When AutoResearch Works Best

Ideal Candidates

  • Stocks with sufficient fundamental history in the database
  • Companies where price momentum and fundamentals jointly predict future peaks
  • Value + momentum situations (high drawdown + improving fundamentals)

Less Reliable

  • Very recently listed stocks with minimal snapshot history
  • Companies undergoing fundamental regime changes not captured in historical patterns
  • Pure macro-driven moves (model has macro features but limited macro history)

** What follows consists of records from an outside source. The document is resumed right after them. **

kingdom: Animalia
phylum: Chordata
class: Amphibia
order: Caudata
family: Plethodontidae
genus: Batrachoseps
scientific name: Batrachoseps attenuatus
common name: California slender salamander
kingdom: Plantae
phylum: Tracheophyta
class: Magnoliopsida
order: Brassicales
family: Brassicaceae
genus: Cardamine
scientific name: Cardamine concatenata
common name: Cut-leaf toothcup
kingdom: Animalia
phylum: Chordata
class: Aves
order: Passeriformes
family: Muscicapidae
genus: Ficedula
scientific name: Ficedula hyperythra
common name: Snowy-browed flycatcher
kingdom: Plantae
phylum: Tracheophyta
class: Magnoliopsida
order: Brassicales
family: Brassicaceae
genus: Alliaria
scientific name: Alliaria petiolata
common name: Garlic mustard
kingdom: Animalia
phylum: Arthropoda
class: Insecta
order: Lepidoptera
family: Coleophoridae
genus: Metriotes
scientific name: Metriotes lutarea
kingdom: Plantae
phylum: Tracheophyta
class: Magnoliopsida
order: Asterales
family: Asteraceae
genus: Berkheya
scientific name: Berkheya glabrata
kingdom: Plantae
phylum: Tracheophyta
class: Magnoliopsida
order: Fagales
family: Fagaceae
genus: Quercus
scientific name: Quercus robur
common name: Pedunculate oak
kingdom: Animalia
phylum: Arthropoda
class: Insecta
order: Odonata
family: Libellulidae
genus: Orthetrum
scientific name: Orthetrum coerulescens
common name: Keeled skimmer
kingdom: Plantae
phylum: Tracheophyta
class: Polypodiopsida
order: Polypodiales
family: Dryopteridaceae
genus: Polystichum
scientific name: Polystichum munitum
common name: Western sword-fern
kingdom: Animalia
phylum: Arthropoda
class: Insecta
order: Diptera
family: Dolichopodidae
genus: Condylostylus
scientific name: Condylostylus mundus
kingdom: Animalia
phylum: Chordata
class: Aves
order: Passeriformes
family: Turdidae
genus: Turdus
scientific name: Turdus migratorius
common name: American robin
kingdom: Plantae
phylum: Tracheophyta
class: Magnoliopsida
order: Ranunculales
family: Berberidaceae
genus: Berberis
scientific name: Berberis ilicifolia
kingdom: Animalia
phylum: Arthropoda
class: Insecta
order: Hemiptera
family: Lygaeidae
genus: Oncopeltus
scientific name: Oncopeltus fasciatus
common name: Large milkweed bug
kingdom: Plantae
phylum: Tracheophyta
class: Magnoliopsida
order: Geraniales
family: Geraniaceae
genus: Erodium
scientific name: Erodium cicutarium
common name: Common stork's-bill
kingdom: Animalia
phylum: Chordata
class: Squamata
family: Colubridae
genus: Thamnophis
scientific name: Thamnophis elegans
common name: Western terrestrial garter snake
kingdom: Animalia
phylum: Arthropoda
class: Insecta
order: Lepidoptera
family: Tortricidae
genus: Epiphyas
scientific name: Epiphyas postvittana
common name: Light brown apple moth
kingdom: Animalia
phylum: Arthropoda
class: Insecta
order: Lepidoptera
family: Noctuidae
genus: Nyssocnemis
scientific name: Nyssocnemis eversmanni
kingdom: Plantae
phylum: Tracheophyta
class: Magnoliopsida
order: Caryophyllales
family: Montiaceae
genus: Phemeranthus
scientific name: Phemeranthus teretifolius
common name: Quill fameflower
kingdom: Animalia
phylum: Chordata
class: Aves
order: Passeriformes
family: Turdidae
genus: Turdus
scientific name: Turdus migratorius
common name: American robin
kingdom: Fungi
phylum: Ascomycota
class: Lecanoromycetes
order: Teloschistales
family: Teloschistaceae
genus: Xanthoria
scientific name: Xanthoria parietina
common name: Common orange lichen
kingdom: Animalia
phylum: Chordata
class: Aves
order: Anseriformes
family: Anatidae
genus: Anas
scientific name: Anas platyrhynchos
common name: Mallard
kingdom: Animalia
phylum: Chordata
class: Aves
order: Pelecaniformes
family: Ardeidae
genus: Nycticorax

Relationship to Other Models

  • GBM Opportunistic: Also predicts peak returns, but uses the GBM Full feature set (464 features, 8+ quarter history). AutoResearch uses a simpler feature set but a more diverse ensemble.
  • GBM 1y/3y: Predict fixed-horizon returns rather than peaks. Better for passive portfolio construction.
  • DCF/RIM: Fundamental valuation models providing absolute fair value estimates. AutoResearch is ML-based and relative/ranking-oriented.

Implementation

# Run predictions
uv run python scripts/run_autoresearch_predictions.py

# Results saved to valuation_results table with model_name='autoresearch'

Source Files

  • Training/evaluation framework: models/autoresearch/evaluate.py (fixed, read-only)
  • Model implementation: models/autoresearch/train.py
  • Production prediction script: scripts/run_autoresearch_predictions.py

Known Limitations

  1. Peak return bias: Predicting peaks is inherently easier in backtesting than live trading, since you need to recognize and exit near the peak in real time.
  2. 2-year horizon: Long prediction window means the model may rank a stock highly even if the peak is 18+ months away.
  3. No timing signal: The model predicts magnitude of peak return but not when it occurs.
  4. Target winsorization: Capping at 5th/95th percentile reduces sensitivity to extreme outliers but may underpredict truly explosive moves.